PAGE EXCERPT
*** Begin section ***
HOWTO:SQLite for BioPerl indexing
Contents |
Abstract
Idea: use the AnyDBM_File system to expand the choices of DBM for as many BioPerl instances of indexing as reasonable.
Author
maj -at- fortinbras -dot- us
The Issue
Many of the BioPerl standard indexing modules use the DB_File module exclusively as a DBM to create tied hashes and arrays. While DB_File is part of Perl core, it depends on the external installation of Berkeley DB. On at least one platform (Windows/32 using ActiveState Perl), Berkeley DB is difficult to integrate with DB_File.
The Perl core AnyDBM_File module for ties allows the dev to provide a set of choices of DBMs over which to fail. This system by default includes the SDBM, which is included with Perl. One idea is to swap all DB_File for AnyDBM_File instances. However, DB_File also provides a direct API to Berkeley DB (put(), get(), seq(), etc. methods) that are used fairly extensively in BioPerl indexing code. SDBM does not provide these methods, and also has a record length limit (in the standard Perl build) that is too restrictive for many applications.
Being able to use SQLite for ties would provide an attractive alternative to both BDB and SDBM. The SQLite DBI (DBD::SQLite) contains the Perl DBI interface and the SQLite DBMS as XS all in one, obviating an external install. There are no record length restrictions.
Modules
Currently available in CPAN:
Other modules have also been modified on branch anydbm-branch.
Usage
BEGIN { @AnyDBM_File::ISA = qw( DB_File SQLite_File ) unless @AnyDBM_File::ISA == 1; # single member indicates AnyDBM_File already loaded } use AnyDBM_File; use vars qw( $DB_BTREE &R_DUP); # must declare the globals you expect to use use AnyDBM_File::Importer qw(:bdb); # an import tag is REQUIRED my %db; $DB_BTREE->{'flags'} = R_DUP; tie( %db, 'AnyDBM_File', O_CREAT | O_RDWR, 0644, $DB_BTREE);
Description
DB_File Emulation
The intention was to create a DBM that could almost completely substitute for DB_File, so that DB_File could be replaced everywhere in the code by AnyDBM_File, and things would just work. Currently, it is slightly more complicated than that, but not too much more.
Versions of $DB_HASH, $DB_BTREE, and $DB_RECNO, as well as
the necessary flags (R_DUP, R_FIRST, R_NEXT, etc.) are
imported by using the AnyDBM_File::Importer module. The desired
constants need to be declared global in the calling program, as well
as imported, to avoid compilation errors (at this point). See
Converting from DB_File below.
Arguments to the tie function mirror those of DB_File, and all should
work the same way. See Converting from DB_File.
*** End section ***
RECORDS
*** Begin section ***
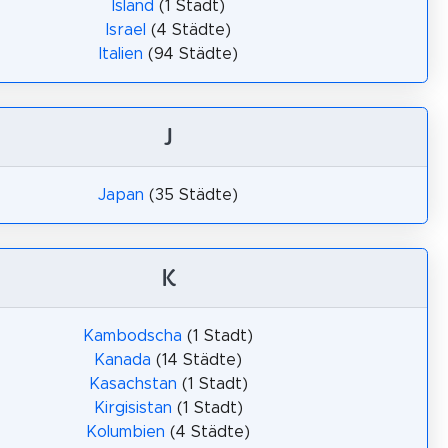
Island
(1 Stadt)
Israel
(4 Städte)
Italien
(94 Städte)
J
Japan
(35 Städte)
K
Kambodscha
(1 Stadt)
Kanada
(14 Städte)
Kasachstan
(1 Stadt)
Kirgisistan
(1 Stadt)
Kolumbien
(4 Städte)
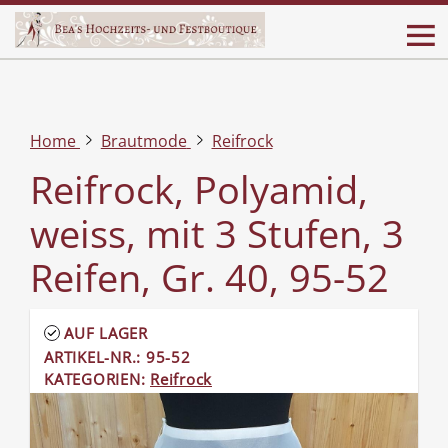
Home
Brautmode
Reifrock
Reifrock, Polyamid,
weiss, mit 3 Stufen, 3
Reifen, Gr. 40, 95-52
AUF LAGER
ARTIKEL-NR.: 95-52
KATEGORIEN:
Reifrock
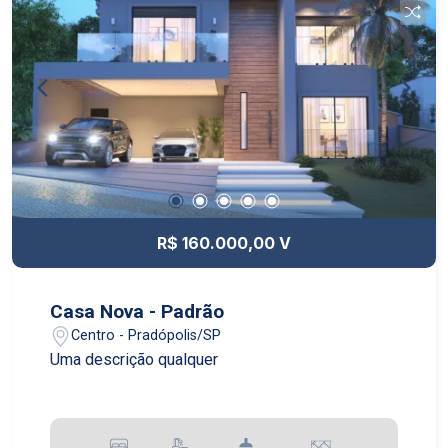
R$ 160.000,00 V
Casa Nova - Padrão
Centro - Pradópolis/SP
Uma descrição qualquer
*** End section ***
TO DO
a. On which platform does the page on SQLite for BioPerl indexing say Berkeley DB is difficult to integrate with DB_File?
b. Rewrite the passage of the page on SQLite for BioPerl indexing that begins at "Being able to" and stops after "record length restrictions.", replacing "attractive" with "appealing".
c. Continue the page on SQLite for BioPerl indexing from its last sentence.

TASK RESULTS
a. Windows/32 using ActiveState Perl.

b.
Being able to use SQLite for ties would provide an appealing alternative to both BDB and SDBM. The SQLite DBI (DBD::SQLite) contains the Perl DBI interface and the SQLite DBMS as XS all in one, obviating an external install. There are no record length restrictions.

c.
All of DB_File's random and sequential access functions work:
get() put() del() seq()
as well as the duplicate key handlers
get_dup() del_dup() find_dup()
seq() works by finding partial matches, like DB_File::seq().
The extra array functions ( shift(), pop(), etc. ) are not yet
implemented as method calls, though all these functions (including splice are available on the tied arrays.
Some HASHINFO fields are functional:
$DB_BTREE->{'compare'} = sub { - shift cmp shift };
will provide sequential access in reverse lexographic order, for example.
$DB_HASH->{'cachesize'} = 20000;
will enforce
PRAGMA cache_size = 20000
in the underlying database.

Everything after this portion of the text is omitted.